L’aube ne doit pas toujours être aussi grandiose qu’aujourd’hui. Il y a des jours où il ne semble pas vraiment devenir clair. Pas un rayon de soleil à la ronde. Tout reste enveloppé dans la grisaille du crépuscule. Ne manque plus que la pluie. J’ai beau être déjà éveillé un matin comme ça, il est hors de question de se lever ou de sortir. Pour ce genre de situations, qui ne sont pas si rares, j’ai une véritable liste d’excuses à disposition. “Lire quelques lignes maintenant, ce serait bien”. “J’ai encore bien le temps”. “Je peux me permettre de rester couché”.Mais ce n’est pas le cas aujourd’hui, en peignoir sur la terrasse.
Le nouveau jour est bien là. Avec lui se réveille le monde. Les portières des voitures claquent, les moteurs hurlent, les élèves filent sur leurs vélos vers l’école. Voir une fois de plus le quotidien prendre son envol. Que nous réserve donc cette nouvelle journée ? En général, si tôt le matin, je suis encore dans les bras de Morphée. Tout au plus un œil entr’ouvert et pas la moindre motivation pour interrompre le sommeil. Mais ici, sur la terrasse, après un lever de soleil impressionnant, je suis plein d’optimisme. Cette journée ne peut apporter que du bon. Le mauvais temps n’est pas en vue.

Il se passe ce qui n’arrive jamais. Le téléphone sonne. À six heures et demie du matin. Alice est au bout du fil, l’épouse de ma vieille connaissance Hugo. Hugo a été pris en charge par le SAMU (Service d’aide médicale d’urgence) au milieu de la nuit. Il est maintenant aux urgences. Il sera opéré demain. Une tumeur à la tête. C’est grave. Ce sont des moments pénibles où les mots me manquent. L’aube brillante est remplacée par l’annonce imminente de la mort d’un camarade estimé. Impitoyable, la vie présente ce qu’elle est. Une marche à travers le temps où tout le non demandé se côtoie sans se poser de questions. La peur et la joie sont deux frères et sœurs différents que nous rencontrons toujours. Ils portent en eux l’espoir. L’espoir qui n’a généralement pas bonne réputation. Il est perçu comme une attente passive d’un miracle. Je vois les choses différemment.

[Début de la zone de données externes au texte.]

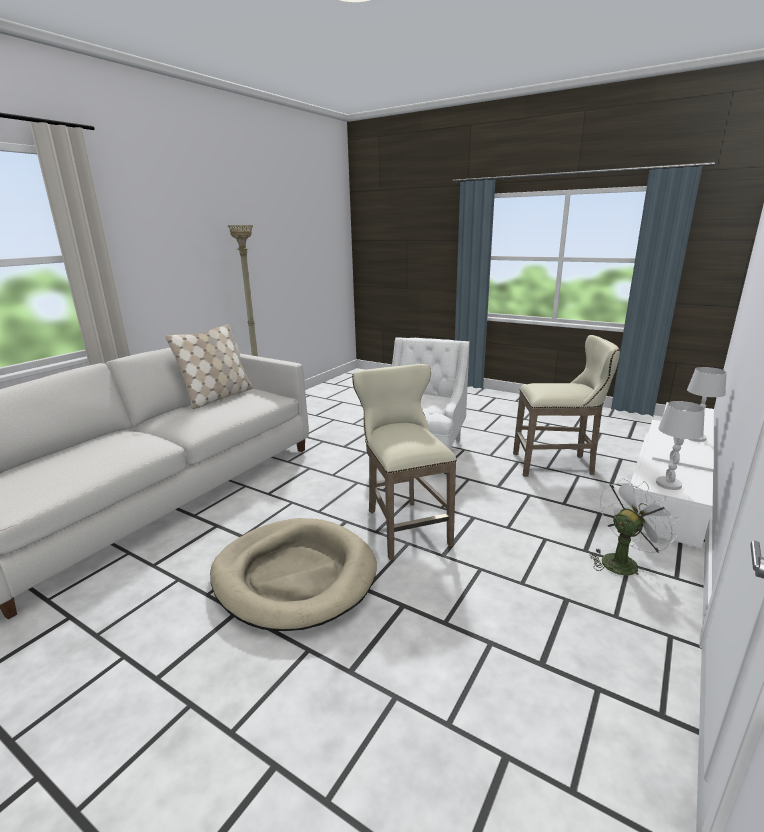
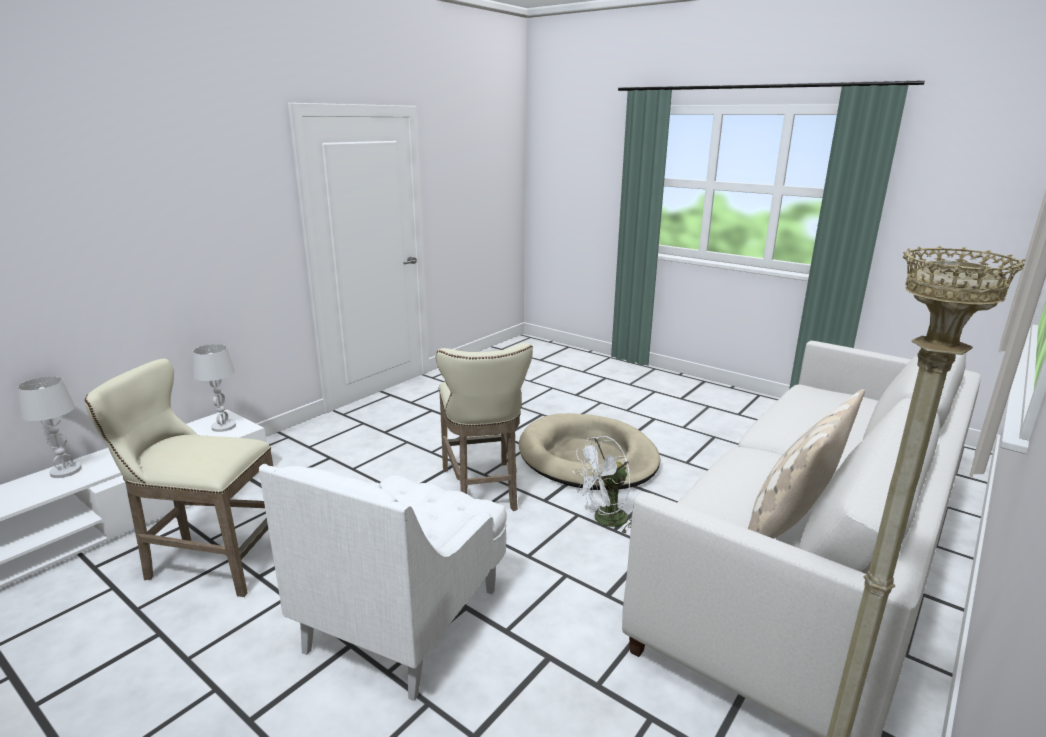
camera: 175 degrees left, 0 degrees up
white fan [590,478,679,577] -> white fan moved to [572,436,632,533]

L’espoir n’a rien à voir avec la naïveté et la confiance aveugle en l’avenir. Au contraire, l’espoir est un moyen de trouver une réponse à la question “comment cela pourrait-il encore être”. Chez moi, l’espoir est avant tout une remise en question de la situation inconfortable dans laquelle on se trouve actuellement. L’espoir peut être un puissant moteur pour continuer, se dresser contre les adversités, persévérer. Qu’importe si la situation est mauvaise, on reste confiant. L’espoir fixe un point à l’horizon vers lequel on peut s’orienter, se diriger. L’espoir nourrit le désir de vivre.
Revenons au lever du soleil. Même si le message d’Alice est sombre et morose, il donne aussi de l’espoir. “Tant que je respire, j’espère”, dit Alice. Et ce à juste titre, car l’opération a réussi. La tumeur n’était pas maligne.

Le lever du soleil est ici un fanal, un signe que les résultats réels sont généralement meilleurs que tout ce qui a été conjecturé.
Le soleil brille encore et toujours.